**Source material:**
######
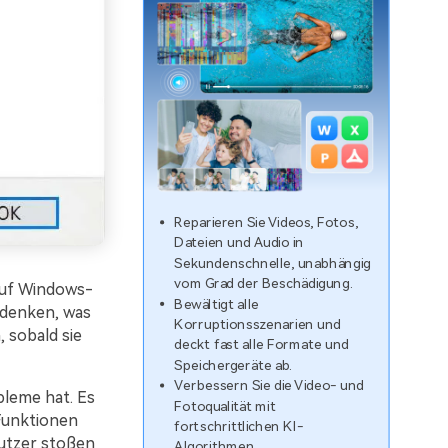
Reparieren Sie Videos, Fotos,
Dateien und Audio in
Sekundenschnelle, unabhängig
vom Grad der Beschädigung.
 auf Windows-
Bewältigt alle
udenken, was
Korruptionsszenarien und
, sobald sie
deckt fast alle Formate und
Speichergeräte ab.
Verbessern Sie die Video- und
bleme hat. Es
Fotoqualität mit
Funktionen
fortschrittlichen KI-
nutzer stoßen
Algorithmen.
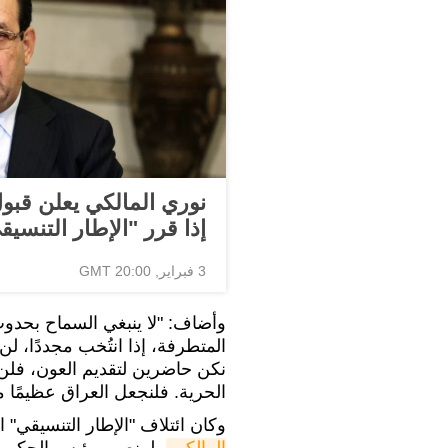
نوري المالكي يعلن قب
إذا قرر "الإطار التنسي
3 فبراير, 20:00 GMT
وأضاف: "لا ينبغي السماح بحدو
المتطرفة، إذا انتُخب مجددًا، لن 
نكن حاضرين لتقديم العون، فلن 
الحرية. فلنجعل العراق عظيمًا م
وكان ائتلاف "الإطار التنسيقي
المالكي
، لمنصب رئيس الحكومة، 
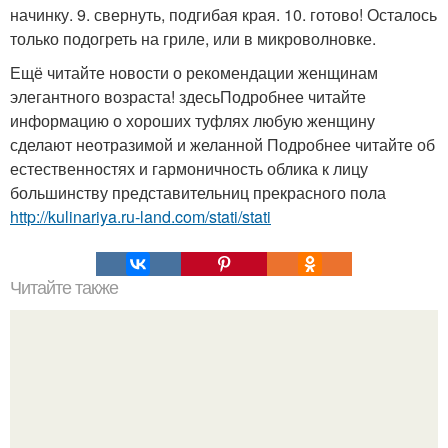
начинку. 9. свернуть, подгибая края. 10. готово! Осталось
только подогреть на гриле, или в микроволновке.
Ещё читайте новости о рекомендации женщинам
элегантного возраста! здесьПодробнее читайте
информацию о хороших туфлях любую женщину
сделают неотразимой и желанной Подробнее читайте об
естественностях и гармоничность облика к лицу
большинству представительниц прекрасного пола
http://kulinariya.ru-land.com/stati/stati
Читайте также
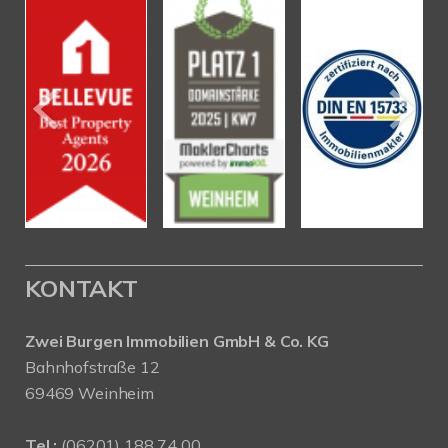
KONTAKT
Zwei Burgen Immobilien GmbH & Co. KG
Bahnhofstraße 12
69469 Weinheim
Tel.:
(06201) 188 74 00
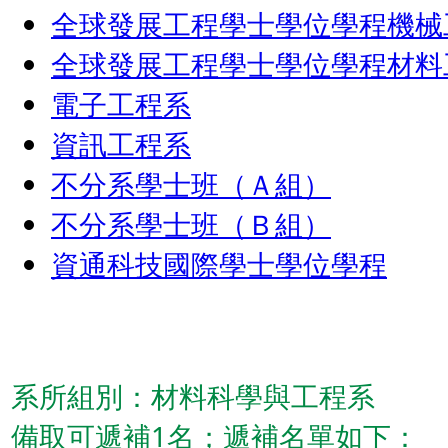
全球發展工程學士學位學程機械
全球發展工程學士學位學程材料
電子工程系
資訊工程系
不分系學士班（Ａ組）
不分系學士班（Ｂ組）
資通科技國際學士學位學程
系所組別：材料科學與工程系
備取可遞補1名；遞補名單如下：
######
**What is expected:**
No pictures should appear in the answer, which is to be the lines from the line with "сделают неотразимой и" through the end of the records above, restated exactly.

**Answer to this task:**
сделают неотразимой и желанной Подробнее читайте об
естественностях и гармоничность облика к лицу
большинству представительниц прекрасного пола
http://kulinariya.ru-land.com/stati/stati
Читайте также
KONTAKT
Zwei Burgen Immobilien GmbH & Co. KG
Bahnhofstraße 12
69469 Weinheim
Tel.:
(06201) 188 74 00
全球發展工程學士學位學程機械
全球發展工程學士學位學程材料
電子工程系
資訊工程系
不分系學士班（Ａ組）
不分系學士班（Ｂ組）
資通科技國際學士學位學程
系所組別：材料科學與工程系
備取可遞補1名；遞補名單如下：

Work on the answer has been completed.